Markets were pushed and pulled on risk sentiment this week as the slowdown in the vaccine roll out reduced optimism of a return to global growth. However, the main focus for the week was the Federal Reserve interest rate decision midweek. The Fed stressed the recent slow down in growth prospects, but otherwise reassured markets that financial accommodation (low interest rates and QE) would remain in place. This means any deeper falls lower in equities should find dip buyers. In other news the companies GameStop, Nokia, Blackberry, and AMC all saw spectacular gains this week as the retail driven reddit community wallstreetbets bought call options in huge volumes. What a week!
Other key events from the past week
- AUD: CPI data, Jan 27. Australia’s CPI data did print higher this week, but the AUD continued to lose ground against the NZD as the RBNZ is expected to pull-back from negative interest rates. AUDNZD saw strong selling.
- USD: Interest Rate Statement, Jan 27. Interest rates were unchanged, but key focus was on the speed of bond tapering. The Fed’s message was that no bond tapering was expected any time soon and this supported silver and gold buyers.
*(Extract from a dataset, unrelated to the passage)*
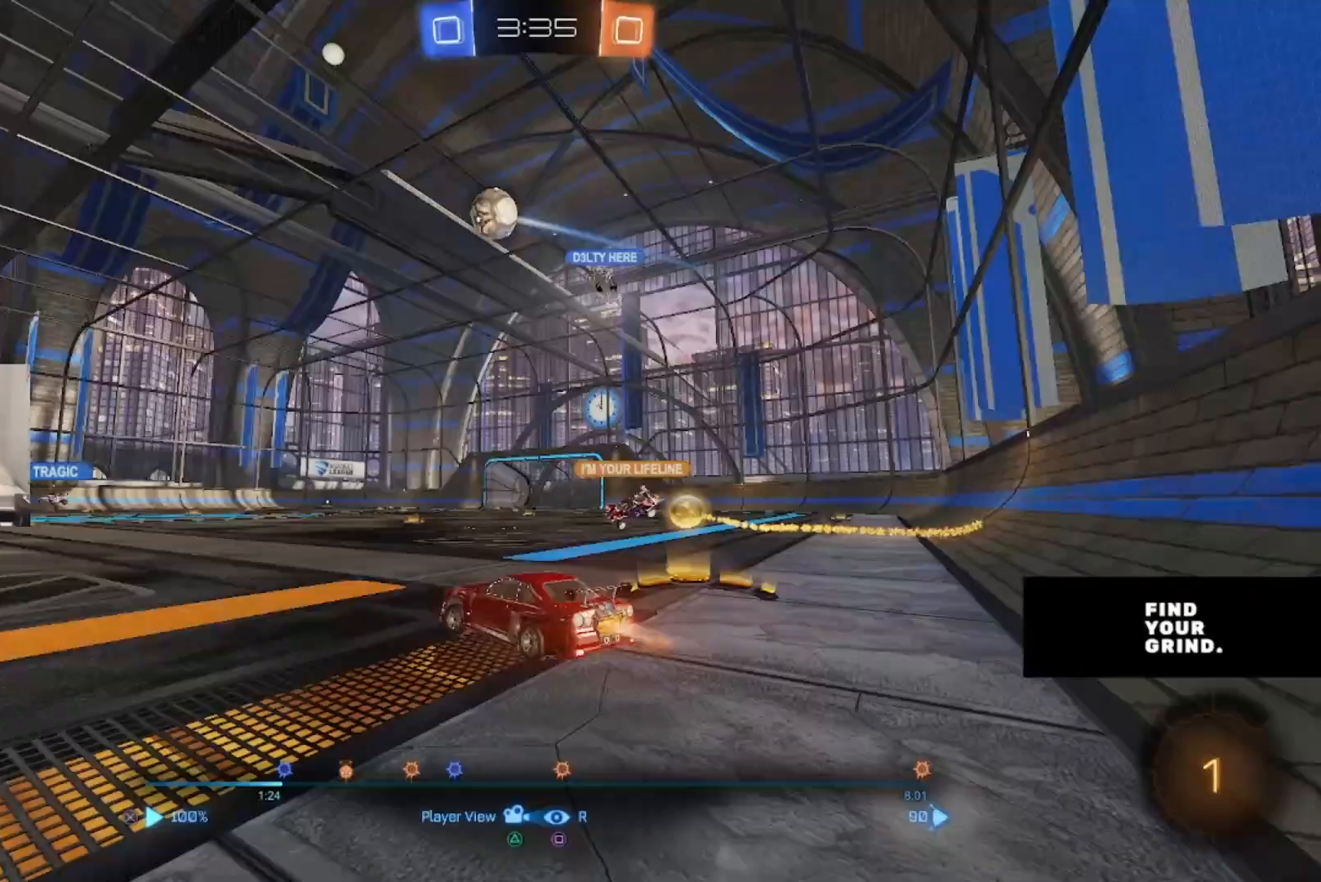
{"dt_ms": 500, "buttons": [], "left_stick": "center", "right_stick": "center", "events": []}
- EUR: ECB to cut rates? Jan 27. ECB‘s Knot said the ECB has the tools necessary to combat EURUSD gains. The EUR saw some selling as Knot explained the ECB had room to ‘lower rates further’. EURUSD fell sharply on this headline.
Key events for the coming week
- AUD: Interest Rate Statement, Feb 02. Australia’s interest rates are likely to stay at 0.10% for the foreseeable future, but investors will look for any clues as to when the RBA will start thinking of hiking as the AUD economy improves.
- GBP: Interest Rate Statement, Feb 04. Interest rates are expected to be un-changed. However, with the Bank of England walking back from negative interest rates will they confirm that stance this week and send the GBP higher?
- USD: Employment data? Feb 05. Will the US employment data this week con-firm the expected US economic recover?